Arrival in Columbus, the arena is fantastic, top notch. The local management sold the NHL well on their arena. Nice civil war theme to the Jackets logo/schwag. Kepi is featured on some iterations of the logo with crossed hockey sticks where infantry rifles would be. Nice touch. Question is: can the team survive? They must make the playoffs and inject some life into these fans and this city. I just learned they are the only NHL city to not make the playoffs, pity. At last I got to play pickup hockey down the road in Dayton, how many states does that make it for me and playing puck? Let me count…eight.
Next day is a short flight to Minnesota, via Atlanta; correct, Atlanta. Picked up by local support via Puck Hog network. Off to hotel check in before dinner. Look, it’s the Mall of America, second in the world to the one in Edmonton, eh? Off to drinks/dinner in a quaint St. Paul downtown before game. Beer is good as is salad. Yes, salad in the Midwest = fail. Worry not, the Midwest will soon have its revenge.
It’s time for Minnesota hockey: ringing the concourse at the Xcel Energy Center is the jersey of every high school hockey team in the state. Minnesota claims to be the “State of Hockey”: the jerseys are our first indication as to why; these people do hockey right, they are the State of Hockey. After the bitter divorce and movement to Dallas, Minnesota is whole again. Only one jersey in the rafters, #1: “The Fans”. Cheesy, yes, but point taken. Can a real Wild goalie take that number if he wants it? Jumbotron shows idyllic hockey scenes of kids through pros playing the great game, button pushing done right, this is the essence of hockey I’ve not seen captured since the Hockey Hall of Fame video of the same ilk.
Final fantastic pregame moment: a youth hockey player adorned in Wild jersey skates to center ice with a matching Wild flag mounted to his hockey stick and plants the standard “into” center ice while the crowd crescendos all accentuated by a dazzling light show. Announcer belts “Your Minnesota Wild!” and the team skates their warm-up laps each player, including the million dollar ones, eventually high-fiving the pint sized standard-bearer. Awesome, well done, State of Hockey. Wild win the game and the home town boys take two-thirds of the three stars of the game. They autograph pucks in the tunnel, skate out and toss them to the crowd. First star Antii Mietinen skates across the rink and toss his to the other side. In Minnesota even Finns do cool things.
Next stop, the dairy heartland of Wisconsin. The pond hockey circle team forms up the next morning as the remaining members arrive. We take two Hummer H3s in caravan the four hours to Eagle River, WI. We are an L.A. team after all so must roll as blingy as possible. That and we got them for the same price as the Suburban the rental agency botched. Seven players with hockey gear is a mighty tight fit.
You’re right budday, it is zen. This is what you feel when you see Dollar Lake on the eve of the tourney. Sixteen mini rinks hewn from the lake bed and defined only by the snow banks that form their borders.
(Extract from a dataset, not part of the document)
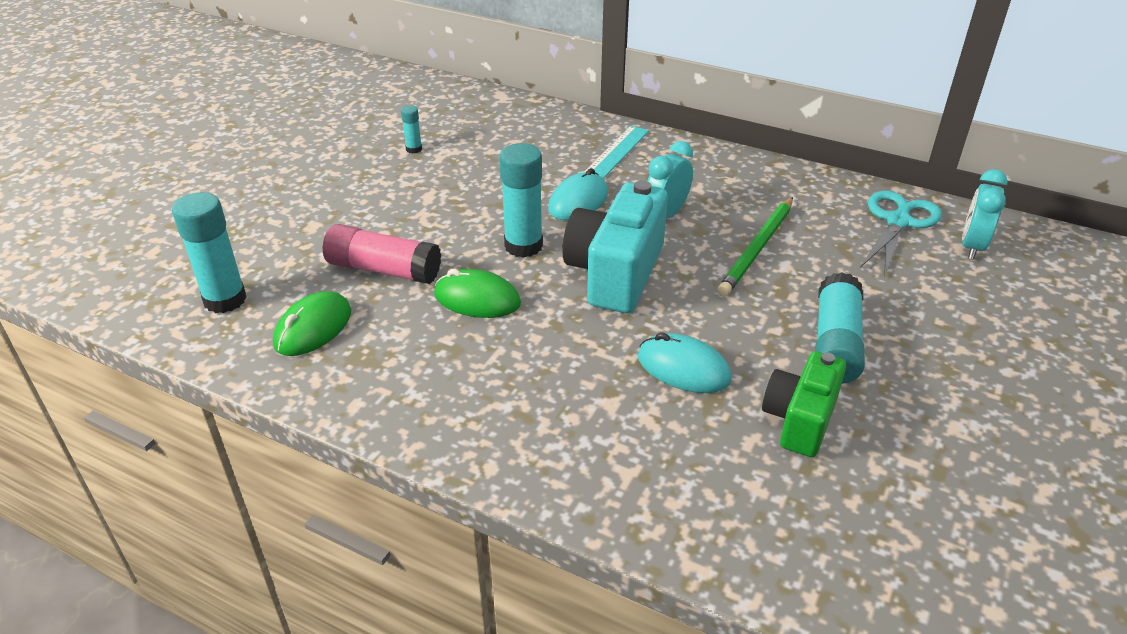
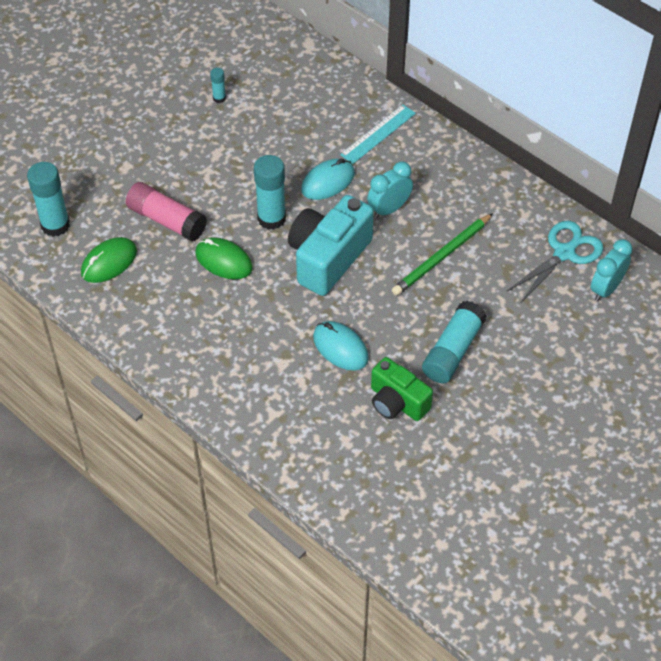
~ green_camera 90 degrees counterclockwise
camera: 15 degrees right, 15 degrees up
The next morning we park on the lake 90% dressed, don our skates and skate to our rink (from the car, did you catch that?). Veterans of last year warned “take everything you’ve learned about playing hockey and forget it”. Skating on this stuff vice an indoor ice rink is analogous to road biking/mountain biking. Very choppy stuff, must keep center of gravity very tight. Watch for skipping pucks, watch your knees bear the shock of all this off-road skating, watch yourself if you dare a full hockey stop. But we are skating on a pond, we are skating with friends, it’s below freezing: we are adding to our collective hockey resumes. The game itself is somewhat brutal and lacks much of the intrigue of “real” hockey. But it’s an outstanding novelty that should be experienced by every hockey player. Two losses, one win (beat the bastards from Detroit) and tourney is over. Even got interviewed by a mini-corder toting USA Hockey reporter. The California flag on our jerseys brought lots of comments and looks. As Glennybits likes to say “We came a long way”.